AI2 Reasoning Challenge (25-shot) - a set of grade-school science questions.


In [None]:
!lm_eval --model hf \
    --model_args pretrained=mistralai/Mistral-7B-Instruct-v0.2,dtype="bfloat16" \
    --tasks arc_challenge \
    --batch_size 16 \
    --write_out \
    --output_path /content/$now_log_folder/arc/arc_challenge_mistralai_Mistral-7B-Instruct-v0.2_lm_eval.json \
    --device cuda:0 \
    --num_fewshot 25 \
    --verbosity DEBUG


# hellaswag

* HellaSwag (10-shot) - a test of commonsense inference, which is easy for humans (~95%) but challenging for SOTA models.


In [None]:
!lm_eval --model hf \
    --model_args pretrained=mistralai/Mistral-7B-Instruct-v0.2,dtype="bfloat16" \
    --tasks hellaswag \
    --batch_size 16 \
    --write_out \
    --output_path /content/$now_log_folder/hellaswag/hellaswag_mistralai_Mistral-7B-Instruct-v0.2_lm_eval.json \
    --device cuda:0 \
    --num_fewshot 10 \
    --verbosity DEBUG


## MMLU

MMLU (5-shot) - a test to measure a text model's multitask accuracy. The test covers 57 tasks including elementary mathematics, US history, computer science, law, and more.


In [None]:
!lm_eval --model hf \
    --model_args pretrained=mistralai/Mistral-7B-Instruct-v0.2,dtype="bfloat16" \
    --tasks mmlu \
    --batch_size 16 \
    --write_out \
    --output_path /content/$now_log_folder/mmlu/mmlu_mistralai_Mistral-7B-Instruct-v0.2_lm_eval.json \
    --device cuda:0 \
    --num_fewshot 5 \
    --verbosity DEBUG


# TruthfulQA

TruthfulQA (0-shot) - a test to measure a model's propensity to reproduce falsehoods commonly found online.
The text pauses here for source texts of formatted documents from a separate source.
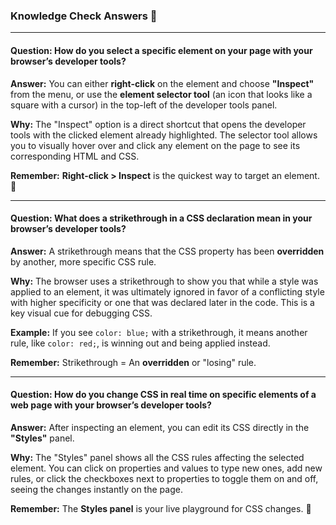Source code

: ### Knowledge Check Answers 🎯

---

#### Question: How do you select a specific element on your page with your browser’s developer tools?

**Answer:** You can either **right-click** on the element and choose **"Inspect"** from the menu, or use the **element selector tool** (an icon that looks like a square with a cursor) in the top-left of the developer tools panel.

**Why:** The "Inspect" option is a direct shortcut that opens the developer tools with the clicked element already highlighted. The selector tool allows you to visually hover over and click any element on the page to see its corresponding HTML and CSS.

**Remember:** **Right-click > Inspect** is the quickest way to target an element. 🎯

---

#### Question: What does a strikethrough in a CSS declaration mean in your browser’s developer tools?

**Answer:** A strikethrough means that the CSS property has been **overridden** by another, more specific CSS rule.

**Why:** The browser uses a strikethrough to show you that while a style was applied to an element, it was ultimately ignored in favor of a conflicting style with higher specificity or one that was declared later in the code. This is a key visual cue for debugging CSS.

**Example:** If you see `color: blue;` with a strikethrough, it means another rule, like `color: red;`, is winning out and being applied instead.

**Remember:** Strikethrough = An **overridden** or "losing" rule.

---

#### Question: How do you change CSS in real time on specific elements of a web page with your browser’s developer tools?

**Answer:** After inspecting an element, you can edit its CSS directly in the **"Styles"** panel.

**Why:** The "Styles" panel shows all the CSS rules affecting the selected element. You can click on properties and values to type new ones, add new rules, or click the checkboxes next to properties to toggle them on and off, seeing the changes instantly on the page.

**Remember:** The **Styles panel** is your live playground for CSS changes. 🎨
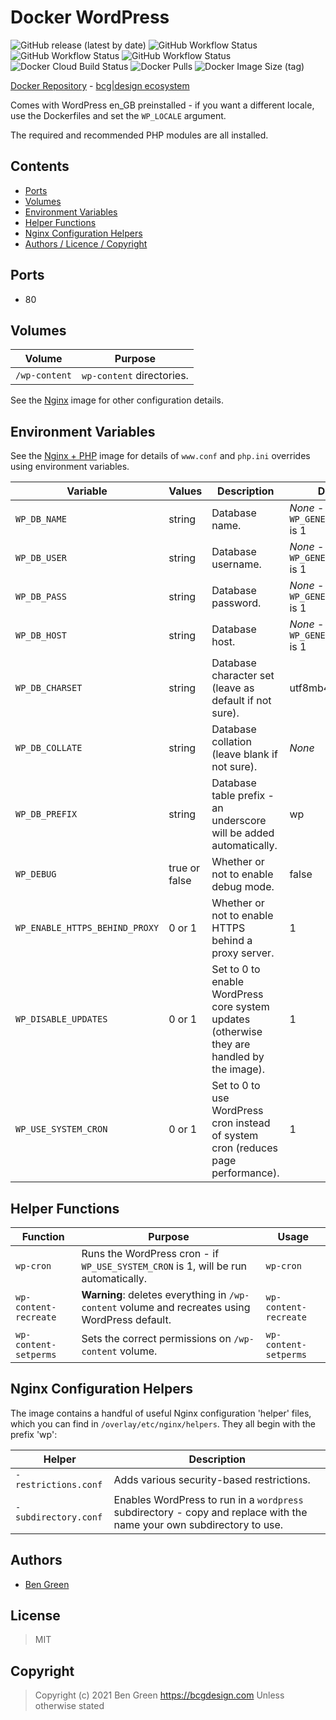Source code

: # Docker WordPress

![GitHub release (latest by date)](https://img.shields.io/github/v/release/bencgreen/docker-wordpress) ![GitHub Workflow Status](https://img.shields.io/github/workflow/status/bencgreen/docker-wordpress/7.3-dev?label=github+7.3) ![GitHub Workflow Status](https://img.shields.io/github/workflow/status/bencgreen/docker-wordpress/7.4-dev?label=github+7.4) ![GitHub Workflow Status](https://img.shields.io/github/workflow/status/bencgreen/docker-wordpress/8.0-dev?label=github+8.0) ![Docker Cloud Build Status](https://img.shields.io/docker/cloud/build/bcgdesign/wordpress?label=docker) ![Docker Pulls](https://img.shields.io/docker/pulls/bcgdesign/wordpress?label=pulls) ![Docker Image Size (tag)](https://img.shields.io/docker/image-size/bcgdesign/wordpress/latest?label=size)

[Docker Repository](https://hub.docker.com/r/bcgdesign/wordpress) - [bcg|design ecosystem](https://github.com/bencgreen/docker)

Comes with WordPress en_GB preinstalled - if you want a different locale, use the Dockerfiles and set the `WP_LOCALE` argument.

The required and recommended PHP modules are all installed.

## Contents

* [Ports](#ports)
* [Volumes](#volumes)
* [Environment Variables](#environment-variables)
* [Helper Functions](#helper-functions)
* [Nginx Configuration Helpers](#nginx-configuration-helpers)
* [Authors / Licence / Copyright](#authors)

## Ports

* 80

## Volumes

| Volume         | Purpose                   |
| -------------- | ------------------------- |
| `/wp-content`  | `wp-content` directories. |

See the [Nginx](https://github.com/bencgreen/docker-nginx) image for other configuration details.

## Environment Variables

See the [Nginx + PHP](https://github.com/bencgreen/docker-nginx-php) image for details of `www.conf` and `php.ini` overrides using environment variables.

| Variable                       | Values        | Description                                                                                 | Default                                        |
| ------------------------------ | ------------- | ------------------------------------------------------------------------------------------- | ---------------------------------------------- |
| `WP_DB_NAME`                   | string        | Database name.                                                                              | *None* - required if `WP_GENERATE_CONFIG` is 1 |
| `WP_DB_USER`                   | string        | Database username.                                                                          | *None* - required if `WP_GENERATE_CONFIG` is 1 |
| `WP_DB_PASS`                   | string        | Database password.                                                                          | *None* - required if `WP_GENERATE_CONFIG` is 1 |
| `WP_DB_HOST`                   | string        | Database host.                                                                              | *None* - required if `WP_GENERATE_CONFIG` is 1 |
| `WP_DB_CHARSET`                | string        | Database character set (leave as default if not sure).                                      | utf8mb4                                        |
| `WP_DB_COLLATE`                | string        | Database collation (leave blank if not sure).                                               | *None*                                         |
| `WP_DB_PREFIX`                 | string        | Database table prefix - an underscore will be added automatically.                          | wp                                             |
| `WP_DEBUG`                     | true or false | Whether or not to enable debug mode.                                                        | false                                          |
| `WP_ENABLE_HTTPS_BEHIND_PROXY` | 0 or 1        | Whether or not to enable HTTPS behind a proxy server.                                       | 1                                              |
| `WP_DISABLE_UPDATES`           | 0 or 1        | Set to 0 to enable WordPress core system updates (otherwise they are handled by the image). | 1                                              |
| `WP_USE_SYSTEM_CRON`           | 0 or 1        | Set to 0 to use WordPress cron instead of system cron (reduces page performance).           | 1                                              |

## Helper Functions

| Function              | Purpose                                                                                        | Usage                 |
| --------------------- | ---------------------------------------------------------------------------------------------- | --------------------- |
| `wp-cron`             | Runs the WordPress cron - if `WP_USE_SYSTEM_CRON` is 1, will be run automatically.             | `wp-cron`             |
| `wp-content-recreate` | **Warning**: deletes everything in `/wp-content` volume and recreates using WordPress default. | `wp-content-recreate` |
| `wp-content-setperms` | Sets the correct permissions on `/wp-content` volume.                                          | `wp-content-setperms` |

## Nginx Configuration Helpers

The image contains a handful of useful Nginx configuration 'helper' files, which you can find in `/overlay/etc/nginx/helpers`.  They all begin with the prefix 'wp':

| Helper               | Description                                                                                                           |
| -------------------- | --------------------------------------------------------------------------------------------------------------------- |
| `-restrictions.conf` | Adds various security-based restrictions.                                                                             |
| `-subdirectory.conf` | Enables WordPress to run in a `wordpress` subdirectory - copy and replace with the name your own subdirectory to use. |

## Authors

* [Ben Green](https://github.com/bencgreen)

## License

> MIT

## Copyright

> Copyright (c) 2021 Ben Green <https://bcgdesign.com>
> Unless otherwise stated
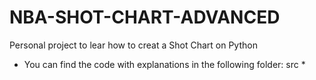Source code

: # NBA-SHOT-CHART-ADVANCED

Personal project to lear how to creat a Shot Chart on Python
* You can find the code with explanations in the following folder: src *
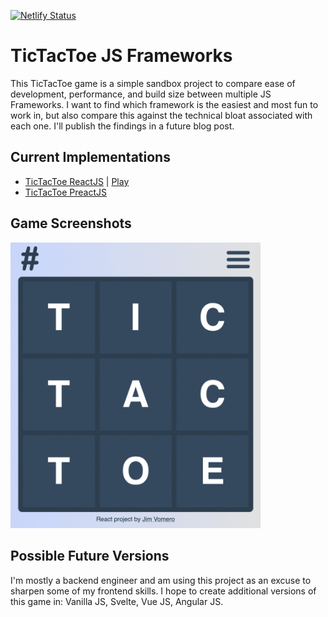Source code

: [![Netlify Status](https://api.netlify.com/api/v1/badges/0f3f63d0-62e3-4368-ac57-95fbd5790901/deploy-status)](https://app.netlify.com/sites/vomero-preact/deploys)

# TicTacToe JS Frameworks

This TicTacToe game is a simple sandbox project to compare ease of development, performance, and build size between multiple JS Frameworks. I want to find which framework is the easiest and most fun to work in, but also compare this against the technical bloat associated with each one. I'll publish the findings in a future blog post.

## Current Implementations

- [TicTacToe ReactJS](reactjs/README.md) | [Play](https://vomero-preact.netlify.app)
- [TicTacToe PreactJS](preactjs/README.md)

## Game Screenshots

<img alt="TicTacToe Game" src="docs/screenshots.gif" width="400">

## Possible Future Versions

I'm mostly a backend engineer and am using this project as an excuse to sharpen some of my frontend skills. I hope to create additional versions of this game in: Vanilla JS, Svelte, Vue JS, Angular JS.
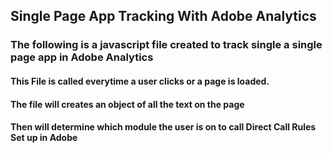 ## Single Page App Tracking With Adobe Analytics

### The following is a javascript file created to track single a single page app in Adobe Analytics
#### This File is called everytime a user clicks or a page is loaded.
#### The file will creates an object of all the text on the page
#### Then will determine which module the user is on to call Direct Call Rules Set up in Adobe
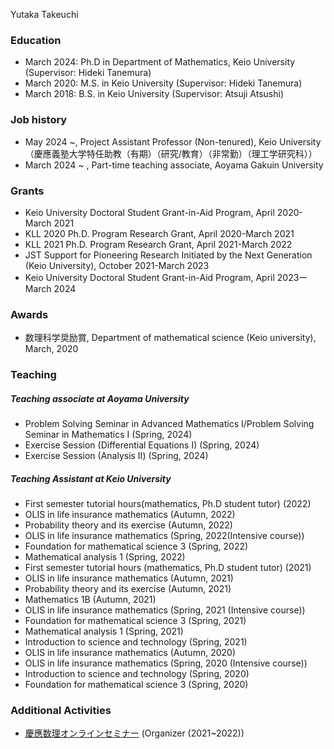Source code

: 
Yutaka Takeuchi
### Education
- March 2024: Ph.D in Department of Mathematics, Keio University (Supervisor: Hideki Tanemura)
- March 2020: M.S. in Keio University (Supervisor: Hideki Tanemura)
- March 2018: B.S. in Keio University (Supervisor: Atsuji Atsushi)

### Job history
- May 2024 ~, Project Assistant Professor (Non-tenured), Keio University  （慶應義塾大学特任助教（有期）（研究/教育）（非常勤）（理工学研究科））
- March 2024 ~ , Part-time teaching associate, Aoyama Gakuin University



### Grants 
- Keio University Doctoral Student Grant-in-Aid Program,  April 2020-March 2021
- KLL 2020 Ph.D. Program Research Grant, April 2020-March 2021
- KLL 2021 Ph.D. Program Research Grant, April 2021-March 2022
- JST Support for Pioneering Research Initiated by the Next Generation (Keio University), October 2021-March 2023
- Keio University Doctoral Student Grant-in-Aid Program,  April 2023ーMarch 2024

### Awards
- 数理科学奨励賞, Department of mathematical science (Keio university),  March, 2020

### Teaching

##### Teaching associate at Aoyama University
- Problem Solving Seminar in Advanced Mathematics Ⅰ/Problem Solving Seminar in Mathematics Ⅰ (Spring, 2024)
- Exercise Session (Differential Equations I) (Spring, 2024)
- Exercise Session (Analysis Ⅱ) (Spring, 2024)


##### Teaching Assistant at Keio University 
- First semester tutorial hours(mathematics, Ph.D student tutor) (2022) 
- OLIS in life insurance mathematics (Autumn, 2022)
- Probability theory and its exercise (Autumn, 2022)
- OLIS in life insurance mathematics (Spring, 2022(Intensive course))
- Foundation for mathematical science 3 (Spring, 2022)
- Mathematical analysis 1 (Spring, 2022)
- First semester tutorial hours (mathematics, Ph.D student tutor) (2021) 
- OLIS in life insurance mathematics (Autumn, 2021)
- Probability theory and its exercise (Autumn, 2021)
- Mathematics 1B (Autumn, 2021)
- OLIS in life insurance mathematics (Spring, 2021 (Intensive course))
- Foundation for mathematical science 3 (Spring, 2021)
- Mathematical analysis 1 (Spring, 2021)
- Introduction to science and technology (Spring, 2021)
- OLIS in life insurance mathematics (Autumn, 2020)
- OLIS in life insurance mathematics (Spring, 2020 (Intensive course))
- Introduction to science and technology (Spring, 2020)
- Foundation for mathematical science 3 (Spring, 2020)



### Additional Activities
- [慶應数理オンラインセミナー](https://sites.google.com/view/keio-rikadai-online-seminar/) (Organizer (2021~2022))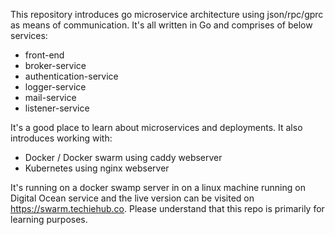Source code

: This repository introduces go microservice architecture using json/rpc/gprc as means of communication.
It's all written in Go and comprises of below services:
  * front-end
  * broker-service
  * authentication-service
  * logger-service
  * mail-service
  * listener-service

It's a good place to learn about microservices and deployments. It also introduces working with:
  * Docker / Docker swarm using caddy webserver
  * Kubernetes using nginx webserver

It's running on a docker swamp server in on a linux machine running on Digital Ocean service and the live version can be visited on https://swarm.techiehub.co. 
Please understand that this repo is primarily for learning purposes.
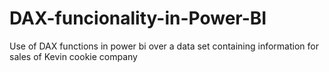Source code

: # DAX-funcionality-in-Power-BI
Use of DAX functions in power bi over a data set containing information for sales of Kevin cookie company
Note: TruthfulQA in the Harness is actually a minima a 6-shots task, as it is prepended by 6 examples systematically, even when launched using 0 for the number of few-shot examples.

In [None]:
!lm_eval --model hf \
    --model_args pretrained=mistralai/Mistral-7B-Instruct-v0.2,dtype="bfloat16" \
    --tasks truthfulqa_mc2 \
    --batch_size 16 \
    --write_out \
    --output_path /content/$now_log_folder/truthfulqa/truthfulqa_mc2_mistralai_Mistral-7B-Instruct-v0.2_lm_eval.json \
    --device cuda:0 \
    --num_fewshot 0 \
    --verbosity DEBUG


# Winogrande
Winogrande (5-shot) - an adversarial and difficult Winograd benchmark at scale, for commonsense reasoning.



In [None]:
!lm_eval --model hf \
    --model_args pretrained=mistralai/Mistral-7B-Instruct-v0.2,dtype="bfloat16" \
    --tasks winogrande \
    --batch_size 16 \
    --write_out \
    --output_path /content/$now_log_folder/winogrande/winogrande_mistralai_Mistral-7B-Instruct-v0.2_lm_eval.json \
    --device cuda:0 \
    --num_fewshot 5 \
    --verbosity DEBUG


# GSM8k

GSM8k (5-shot) - diverse grade school math word problems to measure a model's ability to solve multi-step mathematical reasoning problems.

In [None]:

!lm_eval --model hf \
    --model_args pretrained=mistralai/Mistral-7B-Instruct-v0.2,dtype="bfloat16" \
    --tasks gsm8k \
    --batch_size 16 \
    --write_out \
    --output_path /content/$now_log_folder/gsm8k/gsm8k_mistralai_Mistral-7B-Instruct-v0.2_lm_eval.json \
    --device cuda:0 \
    --num_fewshot 5 \
    --verbosity DEBUG


# Zip Results

In [None]:
!zip

# Task List

In [None]:
!lm-eval --tasks list